Abstract
BACKGROUND. Inherited bone marrow failure syndromes (IBMFS) is a heterogenous group of rare genetically determined diseases with variable hematologic and nonhematologic manifestations. The implementation of highly specific methods of genetic diagnosis advanced the understanding of IBMFS and allowed its application also beyond pediatrics. That presupposes an awareness of clinical features and reference points for recognizing IBMFS in adults.
AIM. To describe the clinical profile of adult IBMFS patients.
MATERIALS & METHODS. This ambispective single-center study enrolled 35 patients (10 women and 25 men) with IBMFS. Patients were aged 18–51 years (median 26 years). The following IBMFS were identified: congenital dyskeratosis (n = 10; 28 %), Diamond-Blackfan anemia (n = 9; 26 %), Fanconi anemia (n = 7; 20 %), GATA2 deficiency (n = 3; 8 %), Shwachman-Diamond syndrome (n = 1; 3 %), GATA2 deficiency (n = 1; 3 %), amegakaryocytic thrombocytopenia (n = 1; 3 %), bone marrow failure syndrome type 3 (n = 1; 3 %), severe congenital neutropenia (n = 1; 3 %), bone marrow failure with SAMD9 mutation (n = 1; 3 %). These diseases were analyzed in terms of hematologic and nonhematologic manifestations as well as main diagnosis stages and factors that contribute to recognizing IBMFS.
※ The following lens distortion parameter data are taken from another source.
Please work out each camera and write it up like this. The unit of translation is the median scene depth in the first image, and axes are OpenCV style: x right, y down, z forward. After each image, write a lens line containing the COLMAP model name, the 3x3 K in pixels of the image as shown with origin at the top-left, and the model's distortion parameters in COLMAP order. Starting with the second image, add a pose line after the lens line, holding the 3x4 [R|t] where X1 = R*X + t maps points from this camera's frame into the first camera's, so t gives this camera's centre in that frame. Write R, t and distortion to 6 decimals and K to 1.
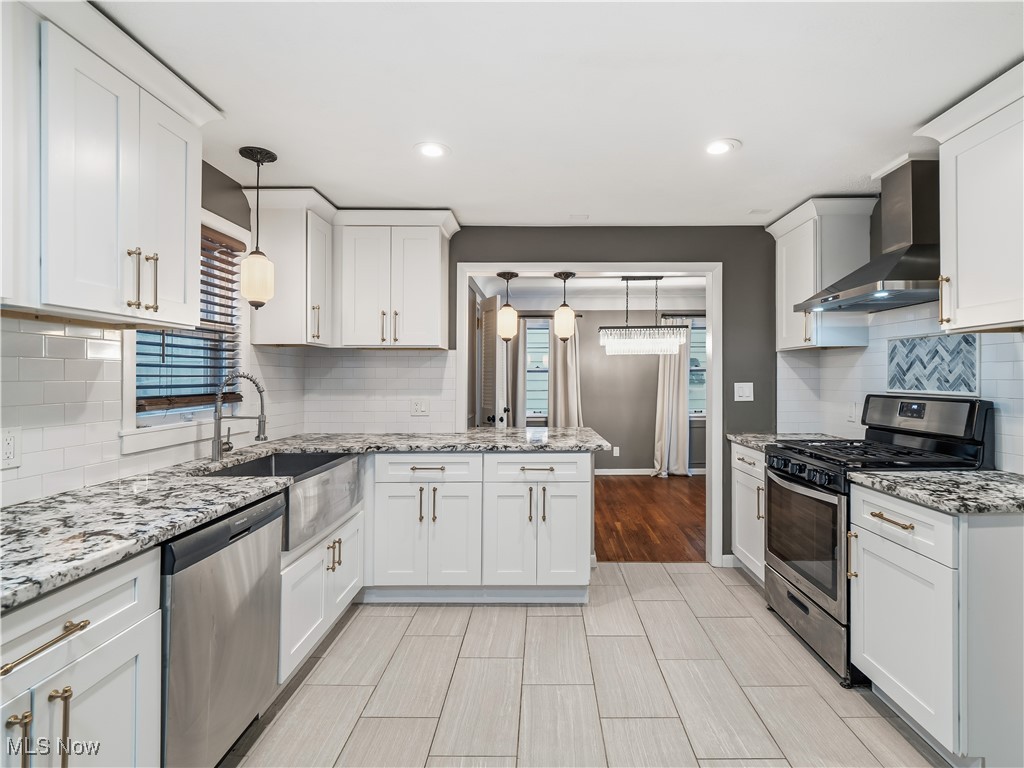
lens RADIAL K [[509.6, 0, 543.7], [0, 509.6, 372.8], [0, 0, 1]] dist [-0.000636, -0.000748]
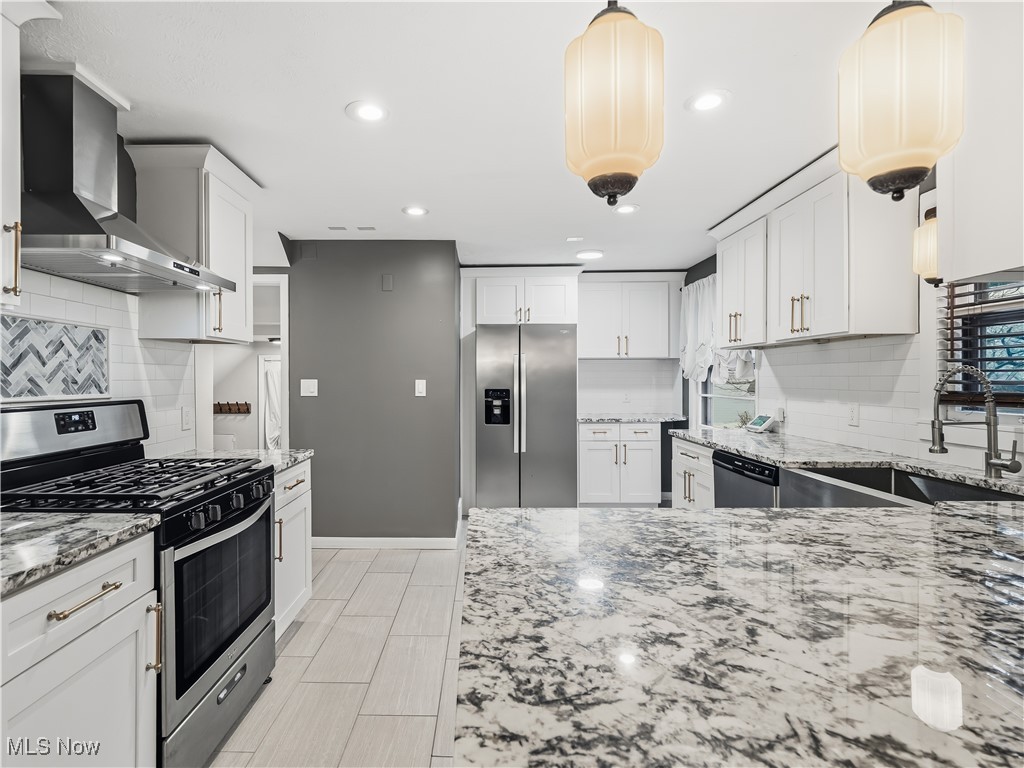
lens RADIAL K [[506.9, 0, 479.0], [0, 506.9, 383.6], [0, 0, 1]] dist [-0.039389, -0.000483]
pose [[-0.999890, 0.006011, 0.013536, 0.118050], [0.006025, 0.999981, 0.001004, 0.018066], [-0.013529, 0.001086, -0.999908, 1.497327]]
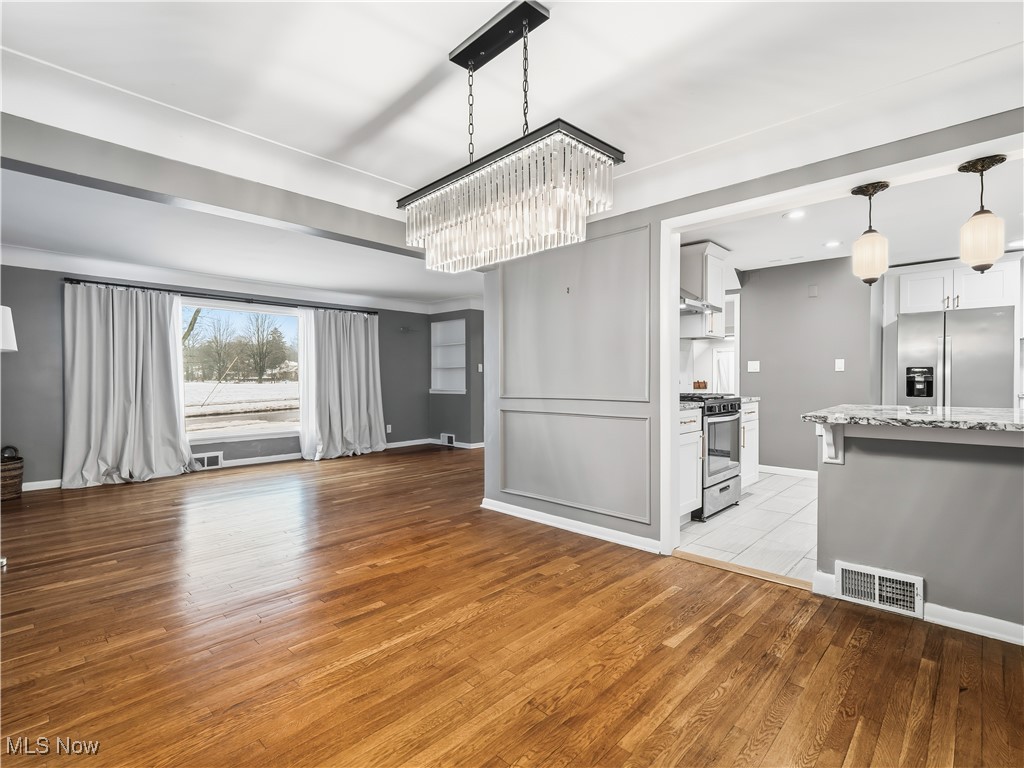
lens RADIAL K [[501.7, 0, 511.0], [0, 501.7, 388.2], [0, 0, 1]] dist [-0.000521, -0.002039]
pose [[-0.726813, -0.005295, 0.686815, -0.097373], [0.001292, 0.999958, 0.009077, 0.097939], [-0.686835, 0.007485, -0.726775, 2.326288]]
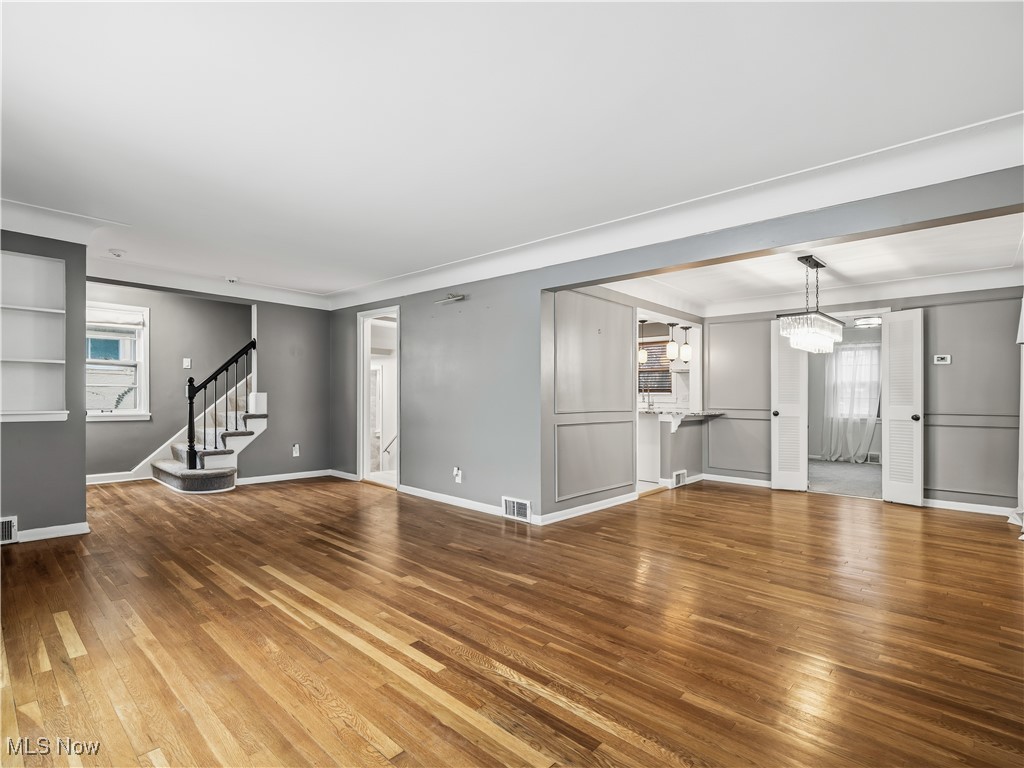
lens RADIAL K [[501.7, 0, 511.0], [0, 501.7, 388.2], [0, 0, 1]] dist [-0.000521, -0.002039]
pose [[-0.671362, -0.015187, -0.740974, 2.161051], [-0.004408, 0.999854, -0.016500, 0.086015], [0.741116, -0.007811, -0.671331, 2.230612]]
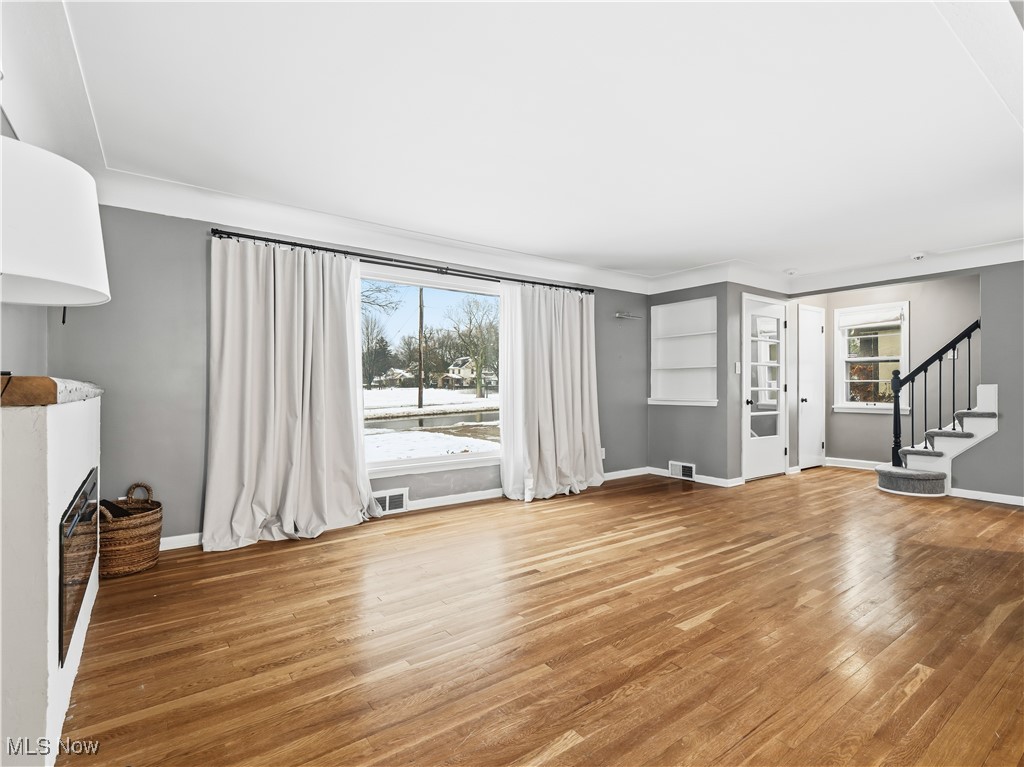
lens RADIAL K [[501.7, 0, 511.0], [0, 501.7, 387.7], [0, 0, 1]] dist [-0.000521, -0.002039]
pose [[-0.591761, 0.003080, 0.806108, 0.901685], [-0.003567, 0.999973, -0.006439, 0.100023], [-0.806106, -0.006686, -0.591734, 2.249244]]
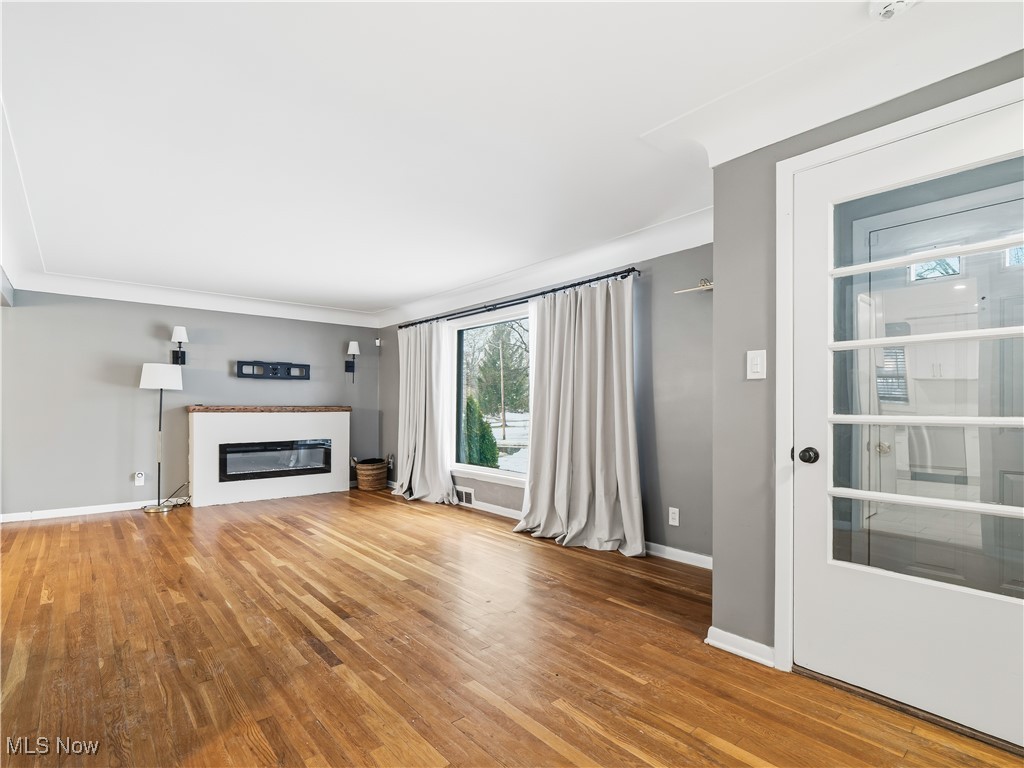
lens RADIAL K [[510.1, 0, 507.2], [0, 510.1, 399.5], [0, 0, 1]] dist [-0.000354, -0.000612]
pose [[0.760373, 0.017066, 0.649262, 1.143259], [-0.011365, 0.999851, -0.012970, 0.078264], [-0.649387, 0.002483, 0.760454, 0.094360]]
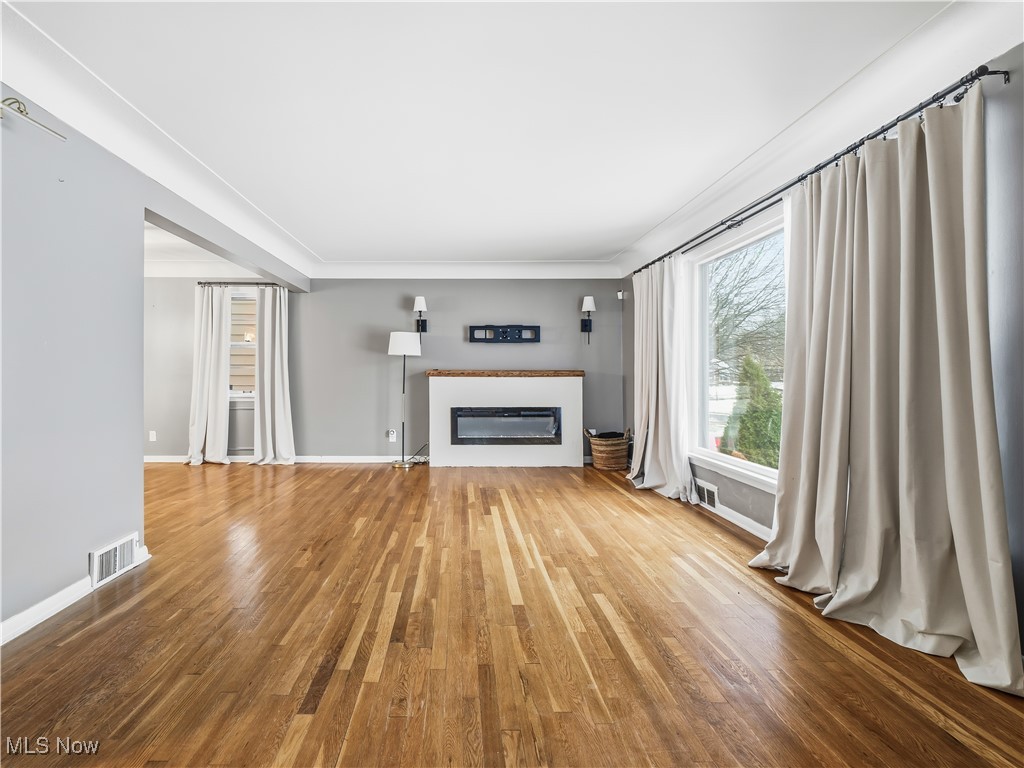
lens RADIAL K [[518.5, 0, 458.2], [0, 518.5, 362.3], [0, 0, 1]] dist [0.001107, -0.003083]
pose [[0.999973, 0.007278, 0.000757, 1.606570], [-0.007265, 0.999852, -0.015584, 0.089755], [-0.000870, 0.015578, 0.999878, 0.261155]]
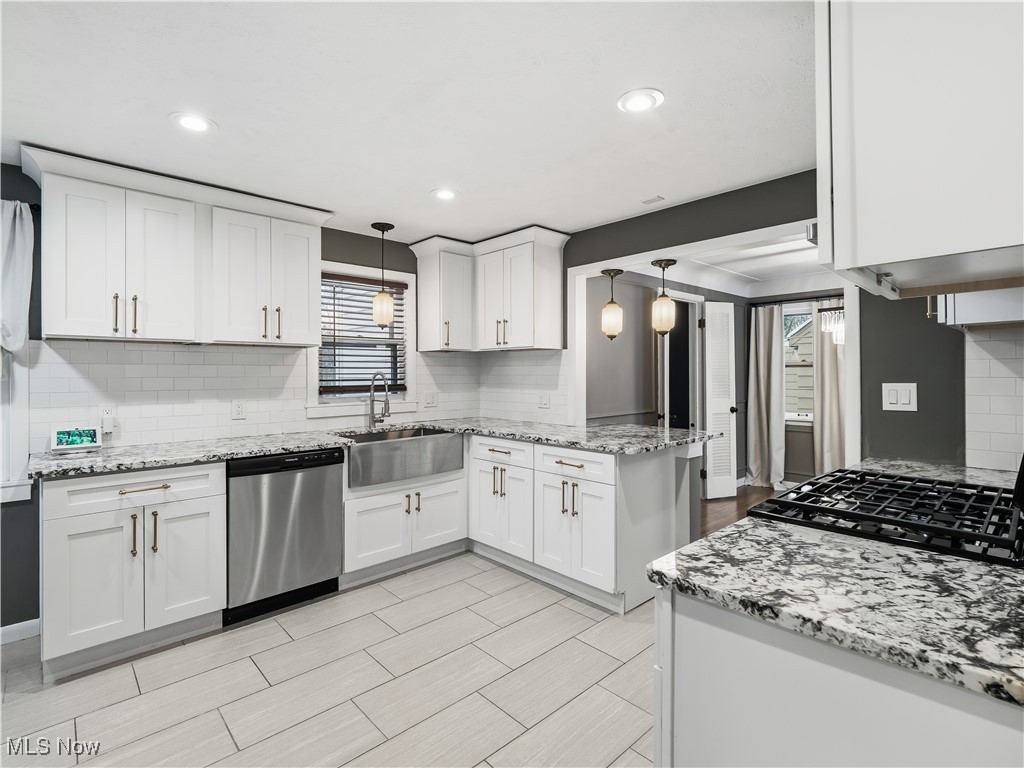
lens RADIAL K [[499.7, 0, 511.6], [0, 499.7, 368.5], [0, 0, 1]] dist [0.000196, -0.000475]
pose [[0.679600, -0.006370, -0.733555, 0.647514], [0.008469, 0.999964, -0.000837, -0.004089], [0.733534, -0.005644, 0.679630, 0.231297]]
RESULTS. Monolinear cytopenia, bilinear cytopenia, and pancytopenia were identified at hematologic onset in 18 (52 %), 6 (17 %), and 11 (31 %) patients, respectively. The median age of patients by hematologic onset was 15 years (range 0–43 years), in 14 (40 %) patients cytopenia was newly diagnosed at the age of > 18 years. In 23 (63 %) patients hypocellular bone marrow was reported, 7 (20 %) and 5 (14 %) patients had pure red cell aplasia and multilineage myelodysplasia, respectively. Chromosomal aberrations were identified in 2 patients. Paroxysmal nocturnal hemoglobinuria clone was detected in none of 27 examined patients. In 12 (34 %) patients, the criteria for non-severe aplastic anemia were met. Temporary partial or complete spontaneous hematologic recovery was observed in 6 (17 %) patients. Abnormalities with partial or complete organ dysfunctions were identified in 14 patients, whereas all patients showed minor congenital defects. All 7 Fanconi anemia patients and 9 out of 10 congenital dyskeratosis patients demonstrated organ damage specific to these diseases. Family history predominantly showing malignant neoplasms in relatives was reported in 15 (43 %) patients. Initial hematological examination yielded suspect of IBMFS in 12 (34 %) patients with the median time to diagnosis of 6 months. In 23 (66 %) patients, hematologic defects with cytopenia were erroneously accounted for by various acquired diseases, which led to a delayed correct diagnosis (median 7 years). The key factors in suspecting IBMFS were organ abnormalities and positive family history. The IBMFS diagnosis was verified by the next-generation sequencing (NGS) in 29 (83 %) patients and by other specific methods in 4 (11 %) patients. In 2 patients, the diagnosis was established on the basis of complete clinical criteria alone.
CONCLUSION. IBMFS is a matter of current concern and a difficult-to-recognize clinical challenge in adult hematology patients. Differential diagnosis of acquired and congenital bone marrow failure needs to be performed irrespective of patient’s age. A detailed physical examination of patients, family history, and critical analysis of clinical profile and disease course allow for early suspicion of IBMFS. Suspected IBMFS is an indication for referral of patients to specialized centers and performing genetic diagnostics including NGS.